● **Tasks and exercises**:
a) Rewrite the banana coulis thread from "I like the idea" up to and including "this may work.", changing "citric acid" to "ascorbic acid".
b) Continue the banana coulis thread from the point where it stops.

──────── Text for analysis

# banana coulis - concerns with color and flavor



## pastrysautegirl (Feb 2, 2011)

i just finished writing a new winter dessert menu within which one of my components is a banana coulis. i want to keep the coulis looking and tasting clean, but am a little concerned that the color will muddy. i can make the coulis every day if necessary, but would also like to avoid generating waste as our distributors' produce prices have sky-rocketed. i know that lemon juice usually aids with a problem like this, and i was thinking that citric acid (which i have in the kitchen) may do the job? has anyone done a coulis with banana like this? any tips would be so very much appreciated, thanks.


----------



## chefross (May 5, 2010)

Try a drop or two of yellow food coloring to brighten it up.


----------



## jellly (Jan 3, 2005)

Funny, I was dealing with the same issue.  The banana sauce looks ok if it is going on something like a bread pudding, but I needed something to decorate the plate and the color just isn't appetizing.  Not sure if this will work for your dessert, but my solution was to make a clear caramel sauce (no dairy), then I added banana liqueur.  The look is much better and the flavor is nice, too.


----------



## chefedb (Apr 3, 2010)

I like the idea of a liquor. The fresh banana will darken (oxidize) if you add lemon you will taste it, if you add citric acid you will taste that to, if you add a sulphite you will also taste.it. There is really no way to stop it. It's the nature of the beast. Try  puree mixed with ice cream, or a sherbert this may work.

────────────────
──────── Recorded data

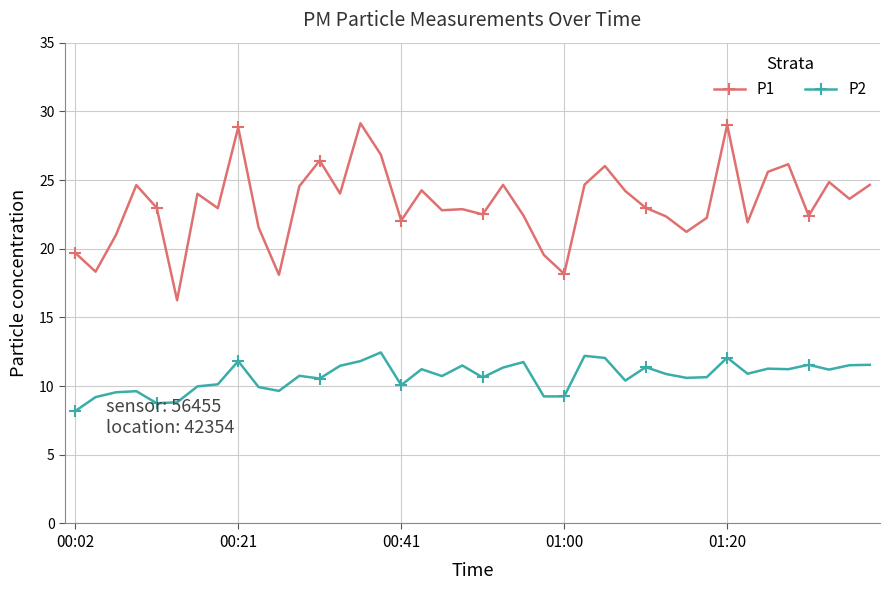

What is the maximum value shown in the chart?

29.1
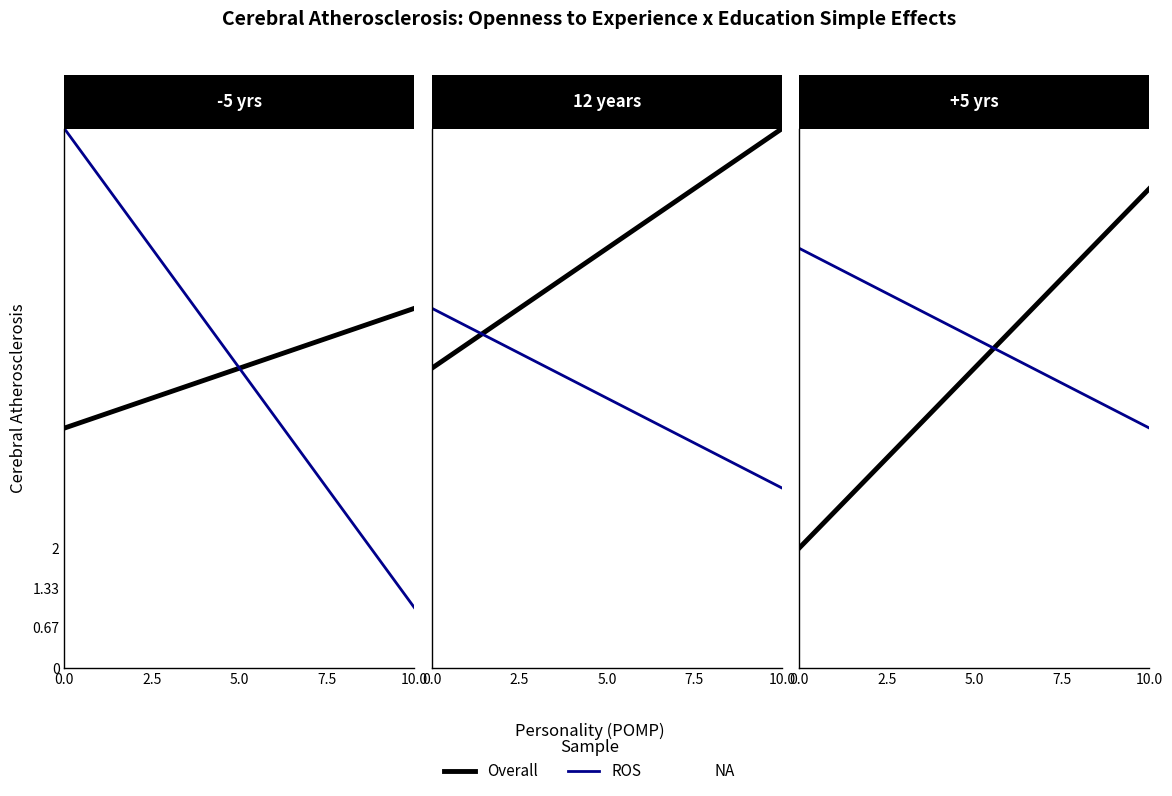

Count the number of categories in the chart.

2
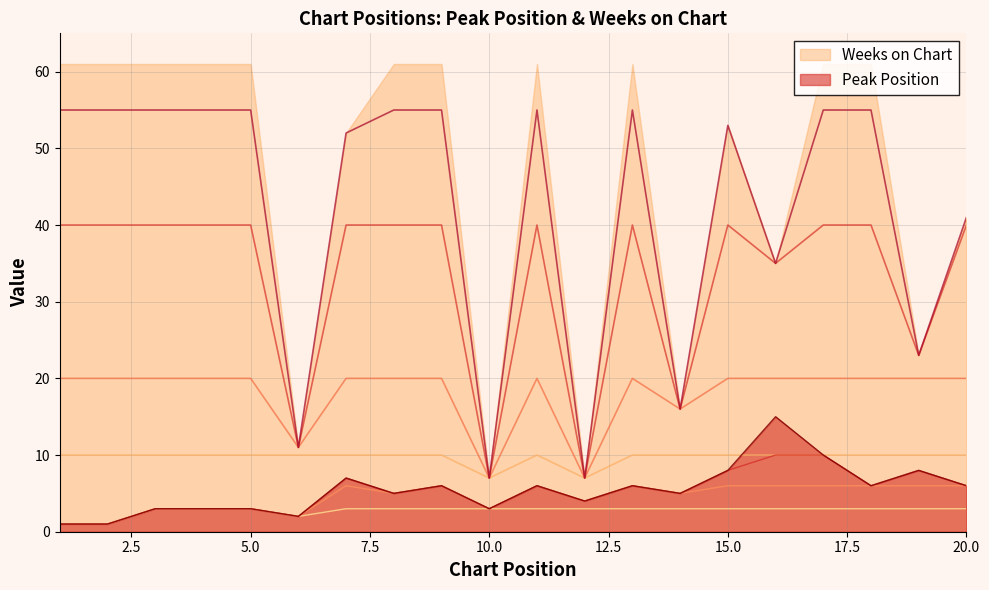

What is the smallest value displayed?

1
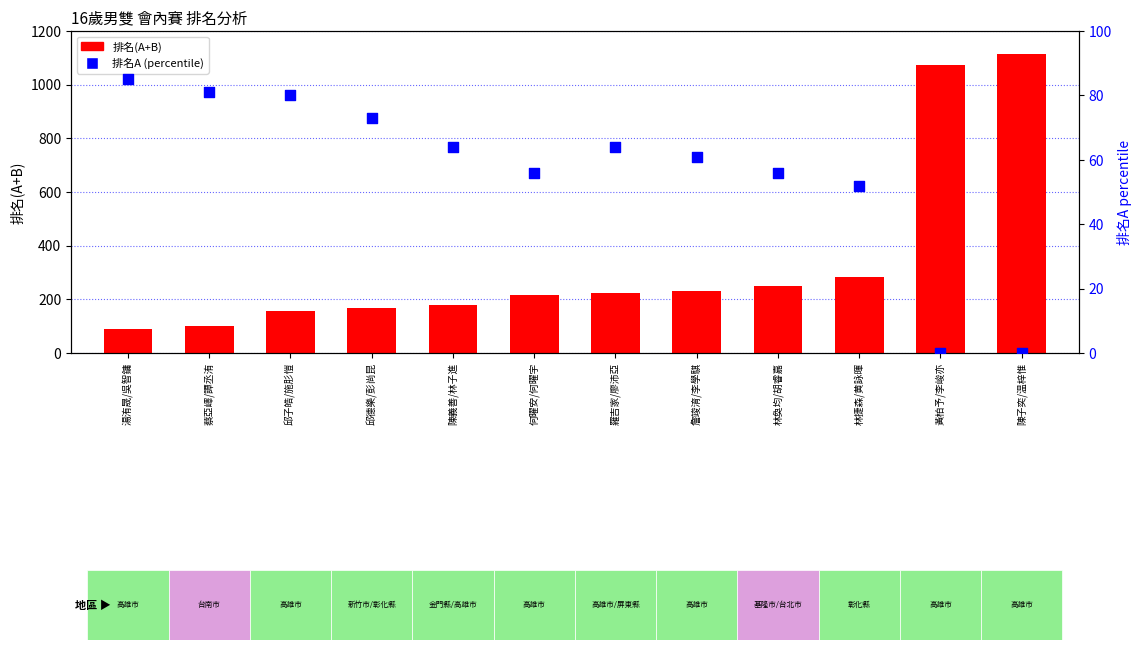

What is the total value across all series at 黃柏予/李峻亦?

1072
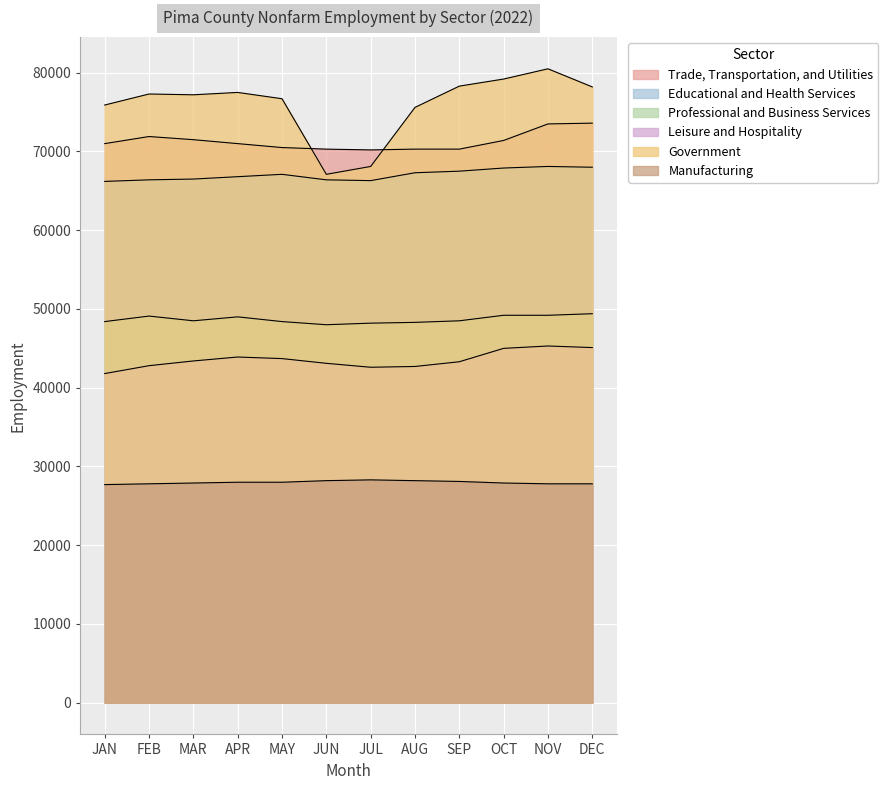

Rank the series at OCT from lowest to highest value.

Manufacturing, Leisure and Hospitality, Professional and Business Services, Educational and Health Services, Trade, Transportation, and Utilities, Government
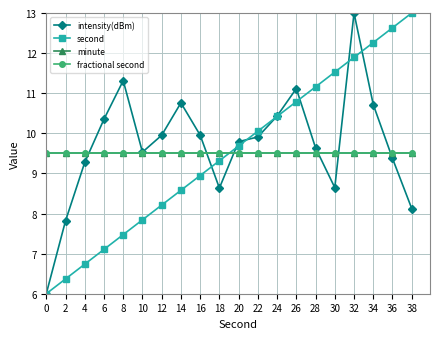

What is the sum of the intensity(dBm) values at 8 and 30?

20.0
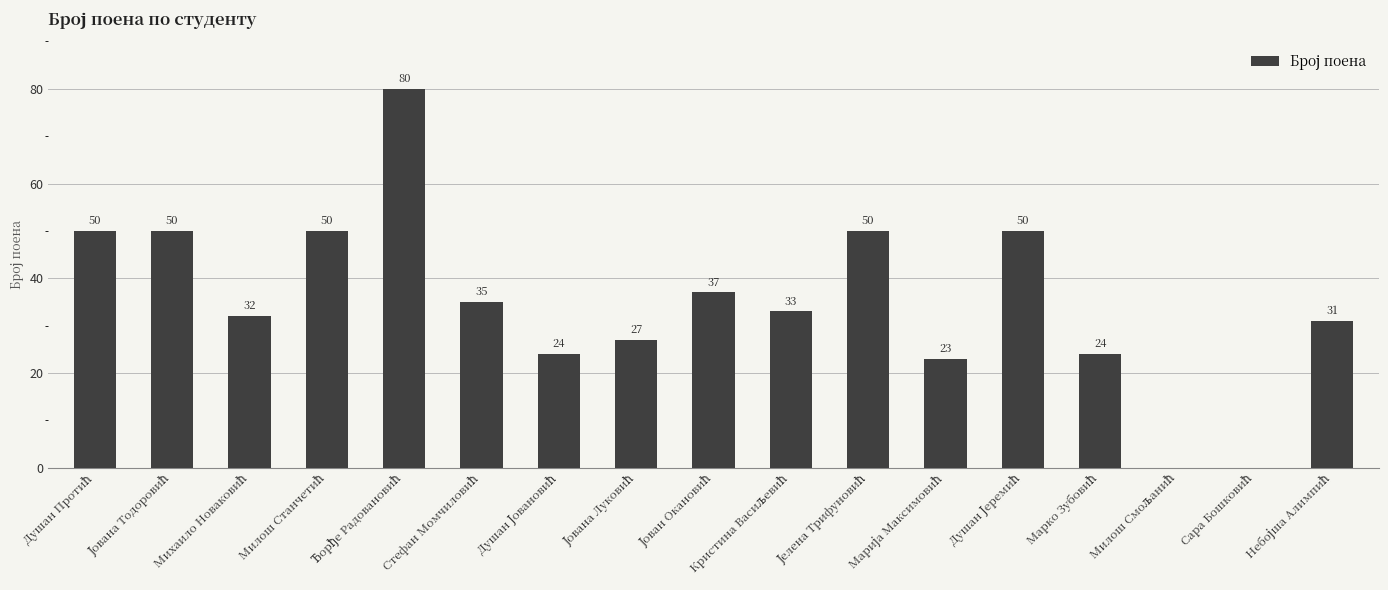

What is the greatest value displayed?

80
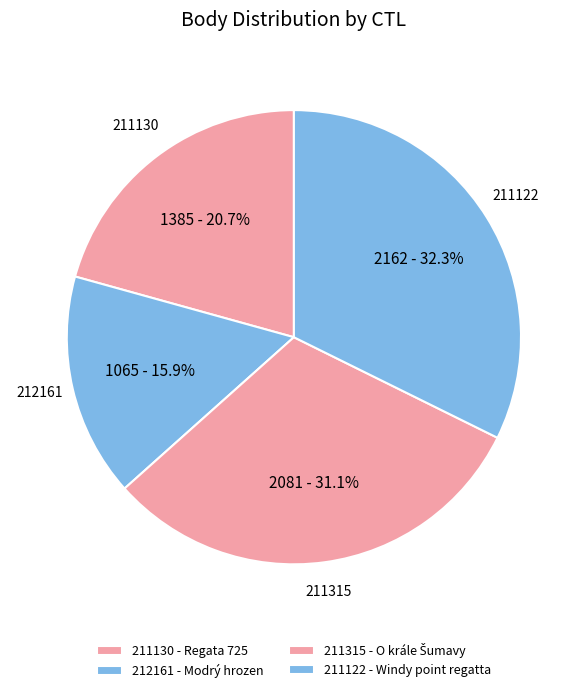

Does any single category account for the majority?

No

────────────────

● **Your responses**:
a)
I like the idea of a liquor. The fresh banana will darken (oxidize) if you add lemon you will taste it, if you add ascorbic acid you will taste that to, if you add a sulphite you will also taste.it. There is really no way to stop it. It's the nature of the beast. Try  puree mixed with ice cream, or a sherbert this may work.

b)
----------



## jessiquina (Nov 4, 2005)

why not do a creme de banana creme anglaise?


----------



## chefedb (Apr 3, 2010)

I use this as a vanilla sauce, maybe if you put pureed bananna in it it would work'

Simple vanilla sauce and consistant every time..

Yield 1 pint.. Just let 1 pint of Hagen Daz ice cream melt add nothing It"s great. They use great vanilla and good grade of cream, butterfat content is perfect. never had complaint


----------



## blwilson2039 (Aug 26, 2010)

Anytime I use banana in a sauce, I caramelize diced bananas in some brown sugar, butter and sometimes cinnamon. It will appear on the dar side, but heating the banana takes care of the oxidation problem. I like the idea of using Creme de Banana in an anglaise, too. And you can also get banana compound from your supplier, although some of them taste artificial to me, depending on what I'm using it for.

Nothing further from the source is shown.